Those were "New-York style" bagels--puffy with a moist crust, denser than bread, still a lot like bread. I don't know if my New-York-born parents even realized there was another kind, and I don't really know if, when I moved to Montreal, I realized I was eating a sweeter (they're apparently boiled in honey water), less salty, denser smaller bagel--with a unique flavour that turned out to be smokiness from being baked in a wood oven. I knew they were a lot harder to cut for the toaster and that they had a wider hole, making it difficult to have a bagel sandwich or really any kind of tidy bagel topping. In the end, though, I also liked them better plain, untopped and untoasted, especially after I discovered Fairmont Bagels near the place I got my hair cut. There, you could buy just one bagel, just hot, and eat it as you walked across the mountain.
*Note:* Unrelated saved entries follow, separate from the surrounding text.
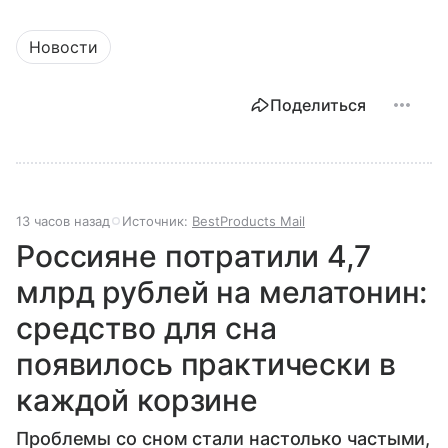
Новости
Поделиться
13 часов назад
Источник:
BestProducts Mail
Россияне потратили 4,7
млрд рублей на мелатонин:
средство для сна
появилось практически в
каждой корзине
Проблемы со сном стали настолько частыми,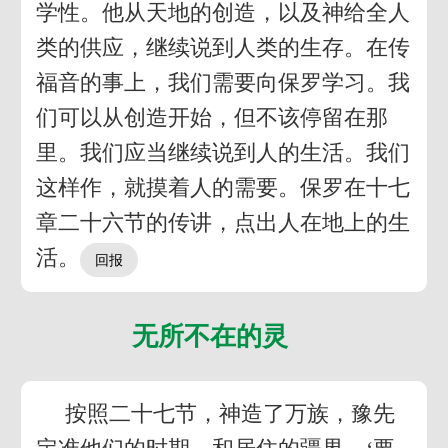
学性。他从天地的创造，以及神给全人
类的供应，继续说到人类的生存。在传
福音的事上，我们需要向保罗学习。我
们可以从创造开始，但不该停留在那
里。我们应当继续说到人的生活。我们
这样作，就摸着人的需要。保罗在十七
章二十六节的传讲，点出人在地上的生
活。
无所不在的灵
按照二十七节，神造了万族，豫先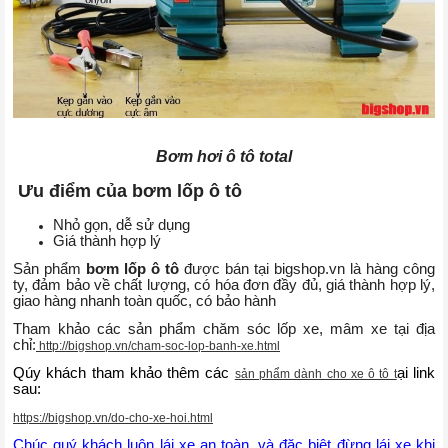
Bơm hơi ô tô total
Ưu điểm của bơm lốp ô tô
Nhỏ gọn, dễ sử dụng
Giá thành hợp lý
Sản phẩm
bơm lốp ô tô
được bán tại bigshop.vn là hàng công
ty, đảm bảo về chất lượng, có hóa đơn đầy đủ, giá thành hợp lý,
giao hàng nhanh toàn quốc, có bảo hành
Tham khảo các sản phẩm chăm sóc lốp xe, mâm xe tại địa
chỉ:
http://bigshop.vn/cham-soc-lop-banh-xe.html
Qúy khách tham khảo thêm các
ại link
sản phẩm dành cho xe ô tô t
sau:
https://bigshop.vn/do-cho-xe-hoi.html
Chúc quý khách luôn lái xe an toàn, và đặc biệt đừng lái xe khi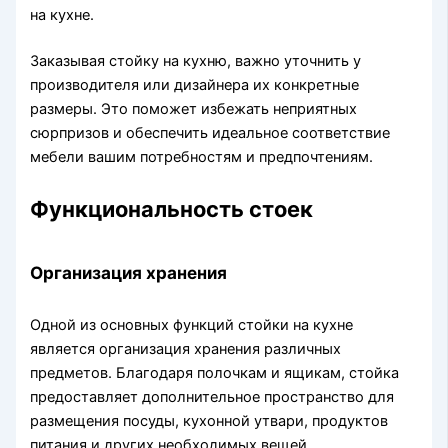
на кухне.
Заказывая стойку на кухню, важно уточнить у
производителя или дизайнера их конкретные
размеры. Это поможет избежать неприятных
сюрпризов и обеспечить идеальное соответствие
мебели вашим потребностям и предпочтениям.
Функциональность стоек
Организация хранения
Одной из основных функций стойки на кухне
является организация хранения различных
предметов. Благодаря полочкам и ящикам, стойка
предоставляет дополнительное пространство для
размещения посуды, кухонной утвари, продуктов
питания и других необходимых вещей.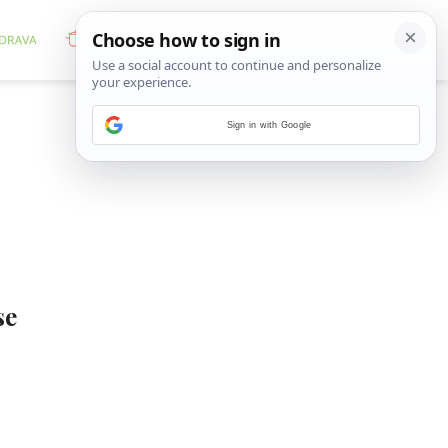
Sign in with Google
se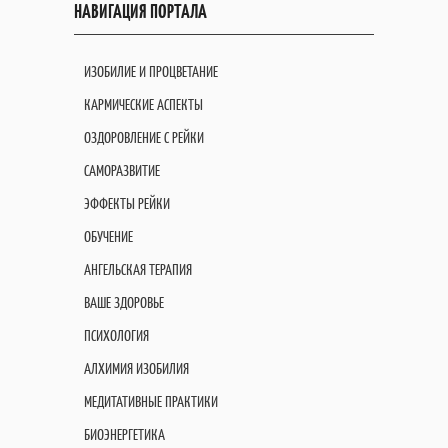
НАВИГАЦИЯ ПОРТАЛА
ИЗОБИЛИЕ И ПРОЦВЕТАНИЕ
КАРМИЧЕСКИЕ АСПЕКТЫ
ОЗДОРОВЛЕНИЕ С РЕЙКИ
САМОРАЗВИТИЕ
ЭФФЕКТЫ РЕЙКИ
ОБУЧЕНИЕ
АНГЕЛЬСКАЯ ТЕРАПИЯ
ВАШЕ ЗДОРОВЬЕ
ПСИХОЛОГИЯ
АЛХИМИЯ ИЗОБИЛИЯ
МЕДИТАТИВНЫЕ ПРАКТИКИ
БИОЭНЕРГЕТИКА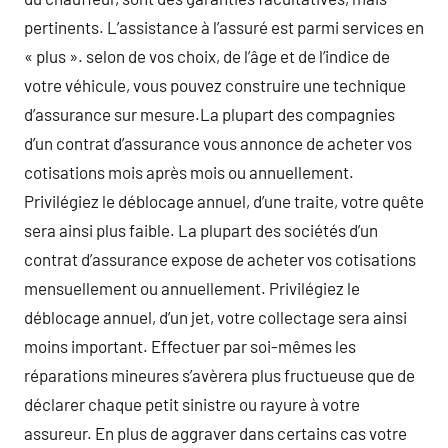
pertinents. L’assistance à l’assuré est parmi services en
« plus ». selon de vos choix, de l’âge et de l’indice de
votre véhicule, vous pouvez construire une technique
d’assurance sur mesure.La plupart des compagnies
d’un contrat d’assurance vous annonce de acheter vos
cotisations mois après mois ou annuellement.
Privilégiez le déblocage annuel, d’une traite, votre quête
sera ainsi plus faible. La plupart des sociétés d’un
contrat d’assurance expose de acheter vos cotisations
mensuellement ou annuellement. Privilégiez le
déblocage annuel, d’un jet, votre collectage sera ainsi
moins important. Effectuer par soi-mêmes les
réparations mineures s’avèrera plus fructueuse que de
déclarer chaque petit sinistre ou rayure à votre
assureur. En plus de aggraver dans certains cas votre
Montreal bagels are farther away from the dinner-roll pole, and closer to the soft street-vendor pretzel--I actually remember the Fairmont onion bagels having a bit of kosher salt mixed in with the onion bits--anyone else remember that?
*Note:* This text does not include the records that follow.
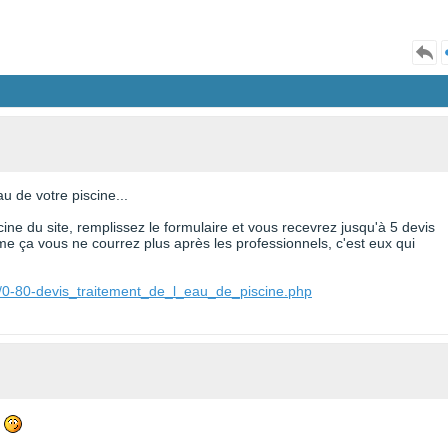
u de votre piscine...
cine du site, remplissez le formulaire et vous recevrez jusqu'à 5 devis
e ça vous ne courrez plus après les professionnels, c'est eux qui
e/0-80-devis_traitement_de_l_eau_de_piscine.php
.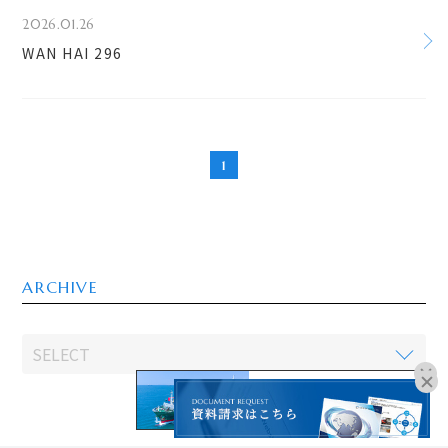
2026.01.26
WAN HAI 296
1
ARCHIVE
オンラインブッキングは
こちらよりお進みください。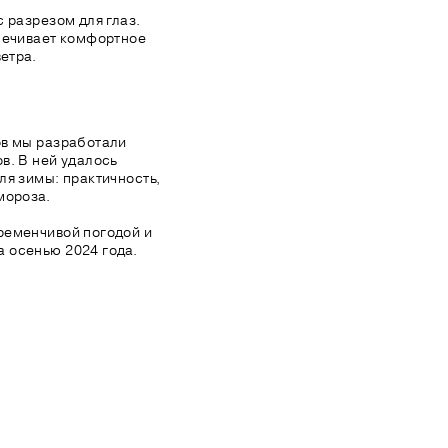
 разрезом для глаз.
печивает комфортное
етра.
ов мы разработали
в. В ней удалось
ля зимы: практичность,
мороза.
ременчивой погодой и
 осенью 2024 года.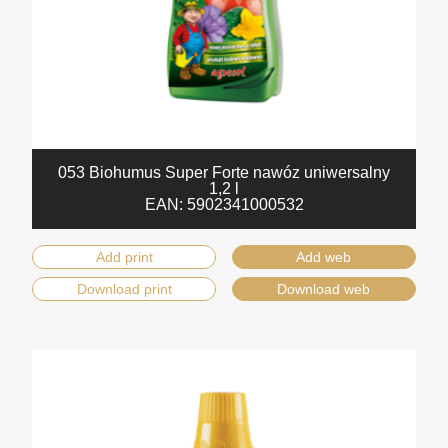
053 Biohumus Super Forte nawóz uniwersalny
1,2 l
EAN:
5902341000532
Add print
Add web
Download print
Download web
*Anyway,* I'm not much of a bagel-eater on an everyday day--they're more a special-occasion food for breakfast out in a deli (could also be a problem that I don't have a toaster). But I searched out The Bagel House in pursuit of a treat for a bagel-loving comrade, and found it's delightful. The Bayview location (there's several, and I think they also stock a few grocery stores) is just a teeny store with a couple cramped tables, but you can watch a guy flipping bagels in and out of a huge wood-burning oven, the bagels are amazing and not *that* pricy, and you can get tonnes of Jewish pastries you don't see anywhere else. Hamantast in winter is a bit dissonent, it's good to know it's any option.
The first time I went, it was a Saturday morning, unusual for a Jewish bakery even to be open, but this one was packed (note: every time I've been in, the counter staff was exclusively Asian, and the bagel baker African Canadian, but obviously *someone* in the background there is Jewish). There was a lot of quick in-and-out trade--people carrying coffee beans and buying half-dozens with a pot of cream cheese, obviously on the way to a bagel rendez-vous. The tables were all taken up, though, with people (often with kids) eating toasted bagels with a variety of toppings (from Hungarian salami to chopped chicken-liver to a wide variety of fancy-schmancy cream-cheeses.
Which is what the bagel-lover and I did last weekend. We went on a Sunday afternoon, when most people are already safely brunching (but the lady in line in front of us had a bag of Starbucks beans) but there was a still a nice small crowd. I got the most expensive thing on the menu, the classic cream-cheese-n-lox for $5.99, and I was seduced by the "healthy" multigrain bagel. No idea if it was healthy, but it sure was wonderful. Here, look:
(I had to get in that first bite before I bothered getting out the camera.)
These are stellar Montreal-style bagels, crispy-crusted and chewy, with a good hit of sweetness. The cream cheese (just plain) was a bit runny and there was way too much of it, but every place ever over-applies cream cheese--perhaps it is the nature of that condiment. The lox was excellent--obviously out of a package (we could see it in the display case, Nanuk brand) but nicely salty and generously applied.
There are cheaper options--like, say, just a bagel with cream cheese for $2.99. I sampled my companion's onion-with-pesto-cream-cheese (green!) and it was stellar. You wouldn't think the sweet bagel would go so well with the savouries, but it does!
So, I'm recommending this place, is what I'm saying, to the Montreal-homesick and the carb addicted and, yes, the brunchers alike. It's awesome!
I don't know why they have samosas. We didn't try them.